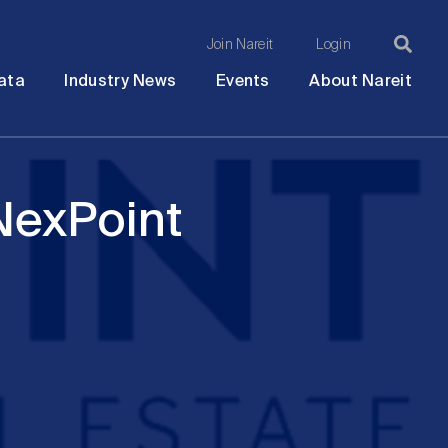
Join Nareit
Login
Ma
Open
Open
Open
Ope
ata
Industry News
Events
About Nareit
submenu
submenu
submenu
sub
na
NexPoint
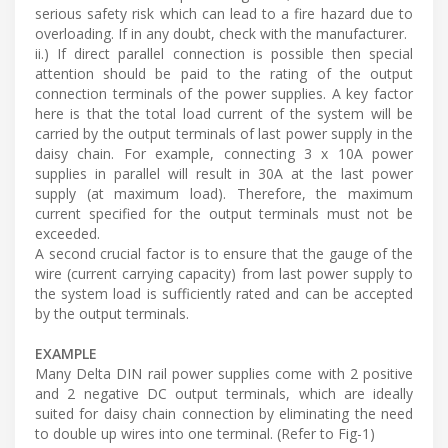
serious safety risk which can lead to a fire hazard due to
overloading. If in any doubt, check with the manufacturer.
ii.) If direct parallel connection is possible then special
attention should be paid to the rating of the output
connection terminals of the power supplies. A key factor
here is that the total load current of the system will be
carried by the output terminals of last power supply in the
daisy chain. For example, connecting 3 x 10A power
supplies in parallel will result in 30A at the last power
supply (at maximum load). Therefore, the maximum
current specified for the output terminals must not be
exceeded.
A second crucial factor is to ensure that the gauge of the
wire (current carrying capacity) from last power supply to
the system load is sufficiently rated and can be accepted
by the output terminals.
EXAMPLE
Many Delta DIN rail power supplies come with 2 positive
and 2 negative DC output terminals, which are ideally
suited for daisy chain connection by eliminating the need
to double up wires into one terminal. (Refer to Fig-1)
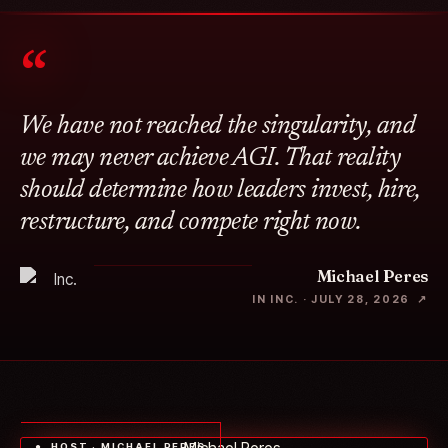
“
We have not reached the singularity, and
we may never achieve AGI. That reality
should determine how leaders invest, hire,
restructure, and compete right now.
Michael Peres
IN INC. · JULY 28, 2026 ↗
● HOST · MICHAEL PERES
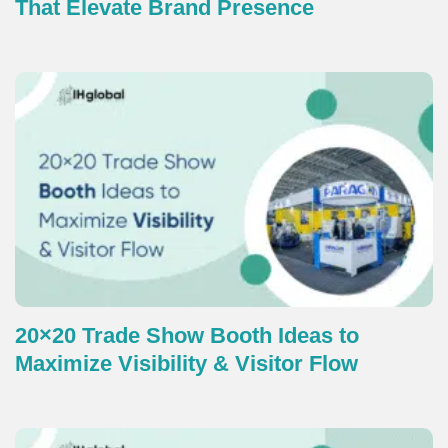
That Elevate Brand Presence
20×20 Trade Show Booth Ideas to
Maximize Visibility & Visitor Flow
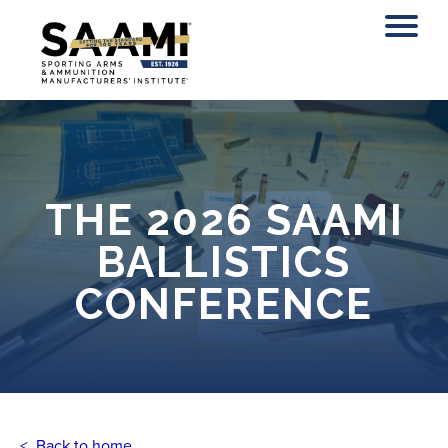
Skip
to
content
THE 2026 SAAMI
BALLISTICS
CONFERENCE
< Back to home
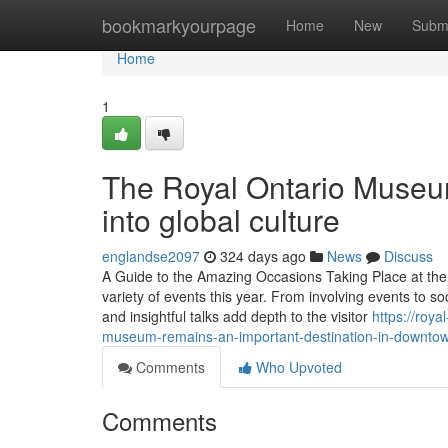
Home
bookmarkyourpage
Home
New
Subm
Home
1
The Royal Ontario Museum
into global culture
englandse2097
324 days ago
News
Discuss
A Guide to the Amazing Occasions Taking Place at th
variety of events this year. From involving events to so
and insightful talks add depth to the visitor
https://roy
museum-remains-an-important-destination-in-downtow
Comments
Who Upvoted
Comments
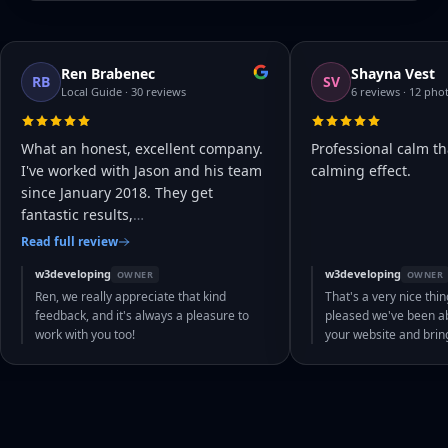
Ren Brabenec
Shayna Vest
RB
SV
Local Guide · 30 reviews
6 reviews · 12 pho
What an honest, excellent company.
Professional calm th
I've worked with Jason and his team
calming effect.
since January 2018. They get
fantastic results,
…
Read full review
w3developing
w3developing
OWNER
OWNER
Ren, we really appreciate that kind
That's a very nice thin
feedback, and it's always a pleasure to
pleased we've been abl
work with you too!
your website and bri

INSTRUCTIONS TO FOLLOW >> All lines from the beginning of the material through the line that holds "THE 2026 SAAMI", both included, should be returned exactly; please omit any pictures and add no other lines.

OUTPUT >>
Join Nareit
Login
Ma
Open
Open
Open
Ope
ata
Industry News
Events
About Nareit
submenu
submenu
submenu
sub
na
NexPoint
serious safety risk which can lead to a fire hazard due to
overloading. If in any doubt, check with the manufacturer.
ii.) If direct parallel connection is possible then special
attention should be paid to the rating of the output
connection terminals of the power supplies. A key factor
here is that the total load current of the system will be
carried by the output terminals of last power supply in the
daisy chain. For example, connecting 3 x 10A power
supplies in parallel will result in 30A at the last power
supply (at maximum load). Therefore, the maximum
current specified for the output terminals must not be
exceeded.
A second crucial factor is to ensure that the gauge of the
wire (current carrying capacity) from last power supply to
the system load is sufficiently rated and can be accepted
by the output terminals.
EXAMPLE
Many Delta DIN rail power supplies come with 2 positive
and 2 negative DC output terminals, which are ideally
suited for daisy chain connection by eliminating the need
to double up wires into one terminal. (Refer to Fig-1)
“
We have not reached the singularity, and
we may never achieve AGI. That reality
should determine how leaders invest, hire,
restructure, and compete right now.
Michael Peres
IN INC. · JULY 28, 2026 ↗
● HOST · MICHAEL PERES
That Elevate Brand Presence
20×20 Trade Show Booth Ideas to
Maximize Visibility & Visitor Flow
Skip
to
content
THE 2026 SAAMI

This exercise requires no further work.